Wednesday, July 29, 2009

Of things past

I have been thinking and writing about my visit to the Anasazi last week. I sat in the Great Kiva at Aztec Ruins (wrong name) listening to how the kiva was dated and what happened to the inhabitants thereof. It was a cool perpetual twilight in the kiva, which represents the underworld. Four strong pillars supported the roof, and there were benches around the circular walls for people to sit on.
And it's all gone. Piles of ordered stone stand where the people lived, and piles of rubble mark where nature has taken most of it back. As Tennyson said, the clock beats out the little lives of men. So, since it's Wednesday, I wrote a poem.

Ancestral Puebloans

One tick of the cosmic clock,
Two ticks, the Anasazi came
Waxed fat on the land then
Faded into a dusty puzzle,
Their works rounded and hooded
By eight centuries of
Sand, wind, tumbleweed.

Now I sit in a shadowed kiva
Surrounded by men in shorts
And sunburned knees, women in
Floral polyester wearing fanny packs
That say "Lost in Margaritaville."

Our guide quietly and surely strips
Any mystery from their going.
They outgrew the land,
Stripped it bare, raked it clean, then
Starved themselves into emigration.

For a moment we sit, pondering
The fate off these our cousins,
Our selves, and how fragile
The spiderweb of life is.
Then we remember --
There's an art sale in Taos.
We can make it if we hurry.


bekkieann said...

Beautiful words with a jolting truth.

I hope one day to see that exquisite kiva.

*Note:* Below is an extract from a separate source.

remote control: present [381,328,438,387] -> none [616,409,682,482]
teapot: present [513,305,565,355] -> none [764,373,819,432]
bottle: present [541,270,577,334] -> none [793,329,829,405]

Jacqui Binford-Bell said...

Yes, I agree with Bekkieann, beautiful words. And in Taos you were 27 miles from my house.

I have been in a kiva that was restored and still used for its original purpose with the sipapu in the center for spirits to enter and leave. Very different from being there with a guide and parrot heads.

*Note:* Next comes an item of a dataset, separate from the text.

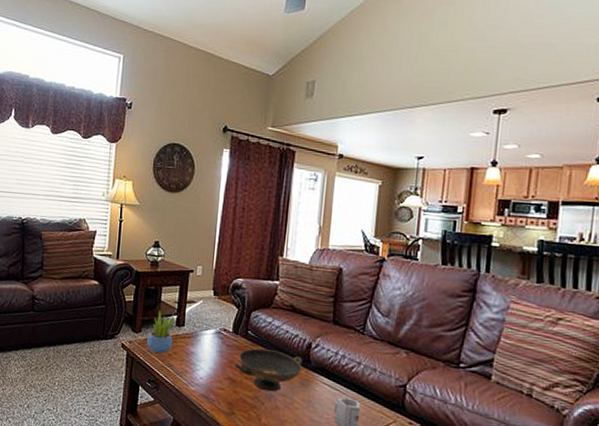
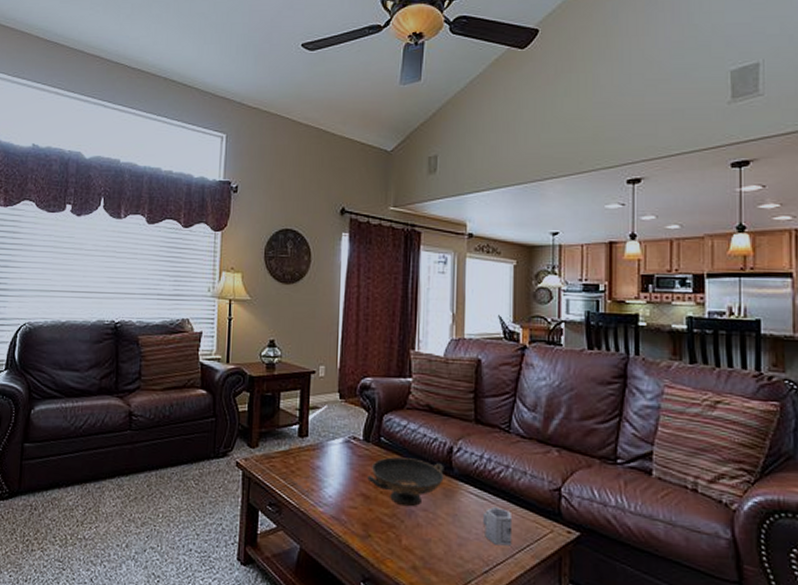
succulent plant: present [147,310,175,354] -> none [266,420,297,471]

On both your houses said...

Thanks, guys. Once everybody had left, I sneaked back in and just sat for a while. I don't believe in spirits, but they were there anyway.

Nicholas V. said...

A wonderful poem that contrasts the everlasting with the ephemeral. The significant with the insignificant and the way that we can risk making the remarkable trite...

Anonymous said...

Nice one! Sobering thoughts on mortality mixed in with a quiet but effective humour.